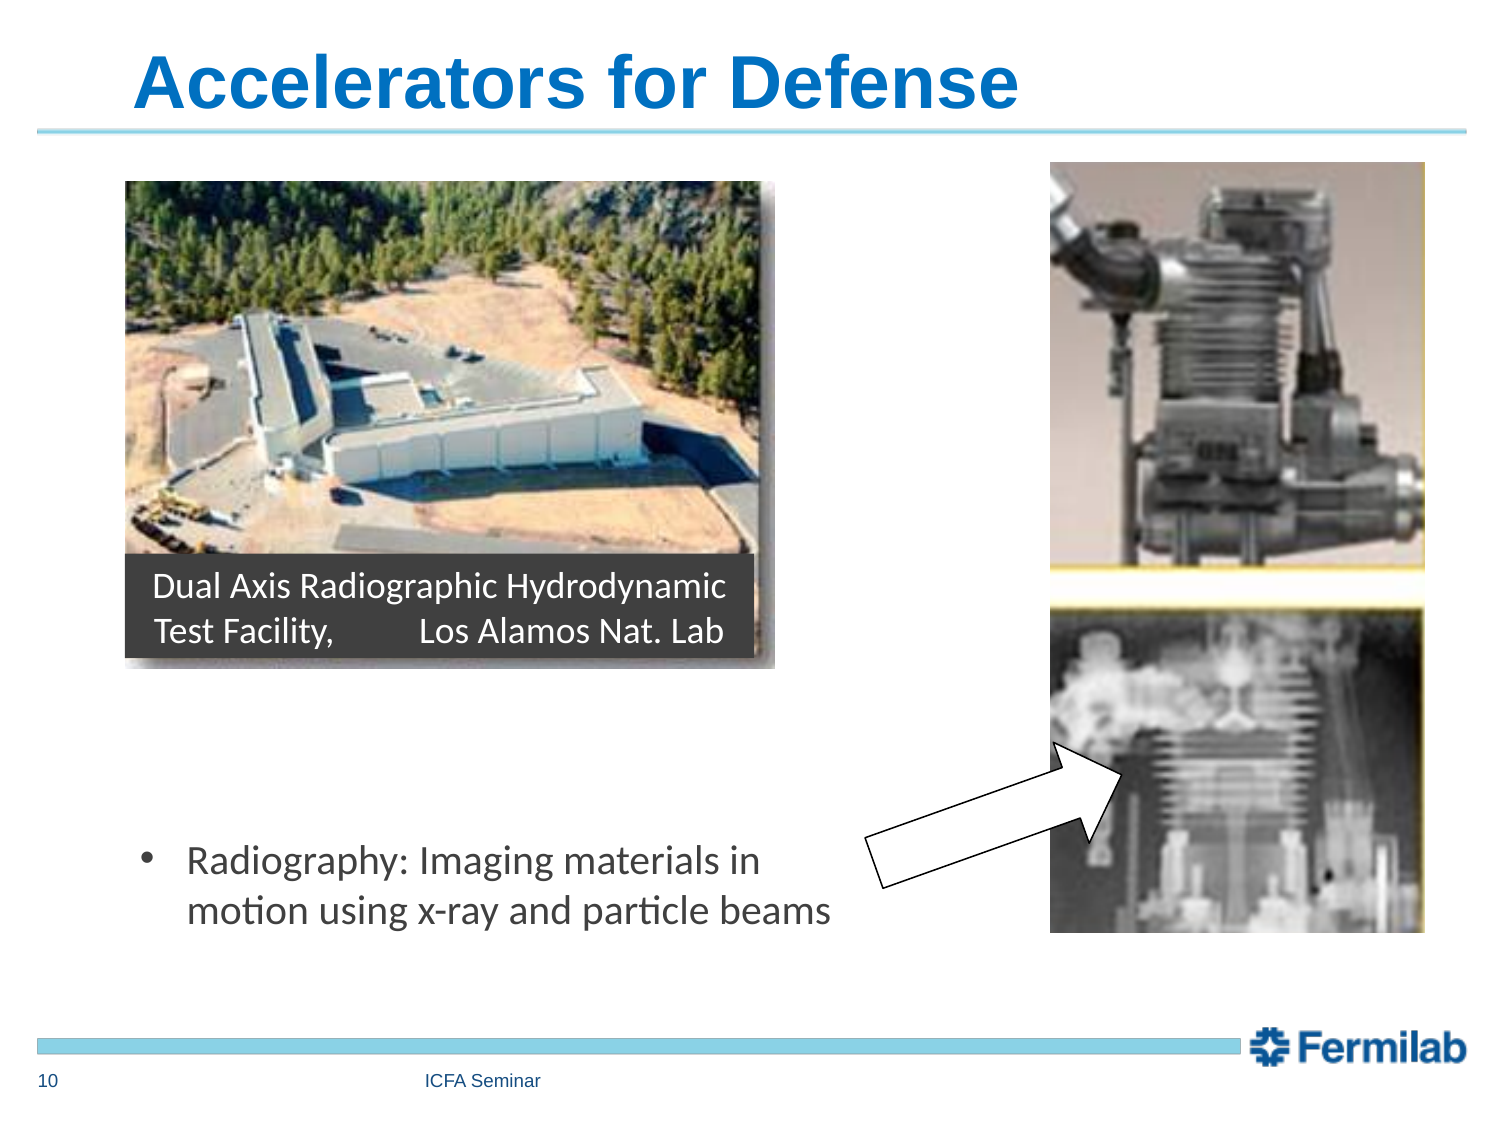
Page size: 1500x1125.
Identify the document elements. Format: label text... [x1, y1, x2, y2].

title Accelerators for Defense [132, 0, 1384, 124]
text_box Stockpile stewardship Materials characterization Radiography: Imaging materials in motion using x-ray and particle beams (remarkable capability!) [125, 725, 903, 990]
text_box [865, 774, 1044, 889]
footer ICFA Seminar [231, 1068, 735, 1110]
slide_number 10 [37, 1068, 111, 1109]
picture [1049, 162, 1426, 934]
picture [124, 181, 776, 670]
**********
### To-do item
Copy every line above exactly; images stay out.

### Solution to this problem
Page size: 1500x1125.
Identify the document elements. Format: label text... [x1, y1, x2, y2].

title Accelerators for Defense [132, 0, 1384, 124]
text_box Stockpile stewardship Materials characterization Radiography: Imaging materials in motion using x-ray and particle beams (remarkable capability!) [125, 725, 903, 990]
text_box [865, 774, 1044, 889]
footer ICFA Seminar [231, 1068, 735, 1110]
slide_number 10 [37, 1068, 111, 1109]
picture [1049, 162, 1426, 934]
picture [124, 181, 776, 670]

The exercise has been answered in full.